## Passage choisi
Pauvre et toujours gai!
La jeune fille qu'il aime, l'aime, elle aussi; ils jouissent du bonheur, et rien ne vient troubler leur plaisir.
Point d'obstacles, point de séparation; ils jouissent du bonheur en pleine sécurité. Accablé par la fatigue du jour, il s'oublie sur le sein de sa bien aimée.
Pauvre et toujours gai!
Hélas! cet appel à une vie plus naturelle, après tant de siècles de dégénérescence physique et d'avilissement de tout sentiment de la nature, ne pouvait pas être compris ni même pris au sérieux dans un milieu auquel l'air, le soleil, le droit même à la vie avait été refusé ou strictement mesuré. L'ouvrage même, resté manuscrit, n'a pas été connu du grand public.
L'œuvre capitale de Luzzato, celle qui devait exercer une influence décisive sur le développement de la littérature hébraïque et rester jusqu'à nos jours un modèle de genre, c'est son autre drame allégorique, paru en 1743, qui ouvre une époque nouvelle dans l'histoire de la littérature hébraïque, l'époque de la littérature moderne: Layescharim Tehilla[6] (Gloire aux justes). Tout y révèle un maître: l'élégance du style précis et expressif rappelant le plus pur style biblique, les images colorées et originales, une inspiration poétique personnelle, et jusqu'à la pensée, empreinte d'une philosophie profonde, d'un haut sens moral, et exempte de toute exagération mystique.
Au point de vue de l'art dramatique, la pièce ne présente qu'un intérêt médiocre. Le sujet, purement moral et didactique, ne comporte aucune étude sérieuse de caractères, et, comme dans toutes les pièces allégoriques, l'action dramatique est faible.

## Enregistrements à traiter
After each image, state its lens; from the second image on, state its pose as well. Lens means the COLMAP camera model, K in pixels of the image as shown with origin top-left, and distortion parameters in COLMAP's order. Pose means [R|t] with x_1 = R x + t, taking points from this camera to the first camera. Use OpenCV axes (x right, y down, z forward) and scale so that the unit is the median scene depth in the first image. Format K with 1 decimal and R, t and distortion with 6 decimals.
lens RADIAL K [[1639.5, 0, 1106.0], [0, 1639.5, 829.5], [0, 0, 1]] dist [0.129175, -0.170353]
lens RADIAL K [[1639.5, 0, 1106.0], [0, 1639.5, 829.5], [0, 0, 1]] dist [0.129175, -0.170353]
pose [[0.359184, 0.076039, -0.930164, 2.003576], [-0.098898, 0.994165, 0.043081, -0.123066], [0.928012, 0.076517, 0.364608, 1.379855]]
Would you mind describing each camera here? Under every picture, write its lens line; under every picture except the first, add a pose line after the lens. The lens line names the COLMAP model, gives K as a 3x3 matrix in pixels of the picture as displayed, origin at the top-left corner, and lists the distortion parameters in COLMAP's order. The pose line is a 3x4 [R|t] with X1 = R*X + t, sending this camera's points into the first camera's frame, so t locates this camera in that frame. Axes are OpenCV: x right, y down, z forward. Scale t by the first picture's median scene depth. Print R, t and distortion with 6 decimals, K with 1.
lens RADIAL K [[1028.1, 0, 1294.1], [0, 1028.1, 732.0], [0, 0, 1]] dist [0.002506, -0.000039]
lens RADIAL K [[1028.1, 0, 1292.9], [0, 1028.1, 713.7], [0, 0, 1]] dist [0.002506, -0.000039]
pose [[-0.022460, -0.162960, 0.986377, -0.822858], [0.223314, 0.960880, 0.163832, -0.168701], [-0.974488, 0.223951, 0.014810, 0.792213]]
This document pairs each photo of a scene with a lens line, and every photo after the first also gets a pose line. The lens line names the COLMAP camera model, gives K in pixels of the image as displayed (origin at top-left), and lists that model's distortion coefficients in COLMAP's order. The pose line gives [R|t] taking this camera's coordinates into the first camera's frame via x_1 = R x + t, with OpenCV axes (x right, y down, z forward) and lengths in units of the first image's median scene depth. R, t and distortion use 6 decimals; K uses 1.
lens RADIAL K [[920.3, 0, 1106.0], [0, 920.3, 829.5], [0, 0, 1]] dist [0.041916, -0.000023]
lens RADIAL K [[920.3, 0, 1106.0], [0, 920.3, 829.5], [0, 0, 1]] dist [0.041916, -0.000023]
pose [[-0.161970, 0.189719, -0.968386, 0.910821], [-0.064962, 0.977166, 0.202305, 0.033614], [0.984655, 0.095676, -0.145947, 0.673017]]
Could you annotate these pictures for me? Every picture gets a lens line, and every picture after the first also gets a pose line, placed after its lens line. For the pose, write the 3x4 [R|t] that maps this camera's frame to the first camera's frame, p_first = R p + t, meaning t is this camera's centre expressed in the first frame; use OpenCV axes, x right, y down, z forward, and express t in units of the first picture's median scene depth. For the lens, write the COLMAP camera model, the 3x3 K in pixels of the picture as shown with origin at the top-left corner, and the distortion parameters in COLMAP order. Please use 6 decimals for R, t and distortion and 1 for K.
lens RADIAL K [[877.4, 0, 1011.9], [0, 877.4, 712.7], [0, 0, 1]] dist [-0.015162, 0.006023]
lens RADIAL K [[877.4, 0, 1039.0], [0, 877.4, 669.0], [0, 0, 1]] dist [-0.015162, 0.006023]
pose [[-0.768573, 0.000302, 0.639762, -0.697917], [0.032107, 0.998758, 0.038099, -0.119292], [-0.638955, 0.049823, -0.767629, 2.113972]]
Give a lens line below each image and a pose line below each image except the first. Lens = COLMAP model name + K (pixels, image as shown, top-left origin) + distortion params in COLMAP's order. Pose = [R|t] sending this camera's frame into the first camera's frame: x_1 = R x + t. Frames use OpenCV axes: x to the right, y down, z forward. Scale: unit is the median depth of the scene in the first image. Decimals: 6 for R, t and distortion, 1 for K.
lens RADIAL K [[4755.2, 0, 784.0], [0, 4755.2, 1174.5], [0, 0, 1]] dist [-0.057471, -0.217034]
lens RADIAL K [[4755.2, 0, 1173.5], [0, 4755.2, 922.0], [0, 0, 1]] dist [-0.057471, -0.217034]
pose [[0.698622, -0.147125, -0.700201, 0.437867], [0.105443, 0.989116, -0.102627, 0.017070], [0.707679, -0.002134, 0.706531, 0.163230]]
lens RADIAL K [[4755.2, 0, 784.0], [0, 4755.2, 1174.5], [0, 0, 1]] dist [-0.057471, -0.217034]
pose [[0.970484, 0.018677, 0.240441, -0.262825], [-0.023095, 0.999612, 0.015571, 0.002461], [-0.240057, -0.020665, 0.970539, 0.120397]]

## Tâche assignée 1
Répondez à ces questions sur le passage choisi :
(a) Quelle exclamation revient deux fois au début du passage ?
(b) Qu'est-il arrivé à l'ouvrage qui contenait l'appel à une vie plus naturelle ?
(c) En quelle année le drame allégorique Layescharim Tehilla a-t-il paru ?
## Tâche assignée 2
Dans les enregistrements, reprenez la partie qui commence à la ligne contenant « This document pairs » et se termine à la ligne contenant « 0.095676, -0.145947, 0.673017]] ». Substituez-y « image » à « photo » sans rien modifier d'autre.
Le passage choisi et les enregistrements sont deux matériaux indépendants l'un de l'autre.

## Réponse 1
(a) « Pauvre et toujours gai! »
(b) Il est resté manuscrit et n'a pas été connu du grand public.
(c) En 1743.

## Réponse 2
This document pairs each image of a scene with a lens line, and every image after the first also gets a pose line. The lens line names the COLMAP camera model, gives K in pixels of the image as displayed (origin at top-left), and lists that model's distortion coefficients in COLMAP's order. The pose line gives [R|t] taking this camera's coordinates into the first camera's frame via x_1 = R x + t, with OpenCV axes (x right, y down, z forward) and lengths in units of the first image's median scene depth. R, t and distortion use 6 decimals; K uses 1.
lens RADIAL K [[920.3, 0, 1106.0], [0, 920.3, 829.5], [0, 0, 1]] dist [0.041916, -0.000023]
lens RADIAL K [[920.3, 0, 1106.0], [0, 920.3, 829.5], [0, 0, 1]] dist [0.041916, -0.000023]
pose [[-0.161970, 0.189719, -0.968386, 0.910821], [-0.064962, 0.977166, 0.202305, 0.033614], [0.984655, 0.095676, -0.145947, 0.673017]]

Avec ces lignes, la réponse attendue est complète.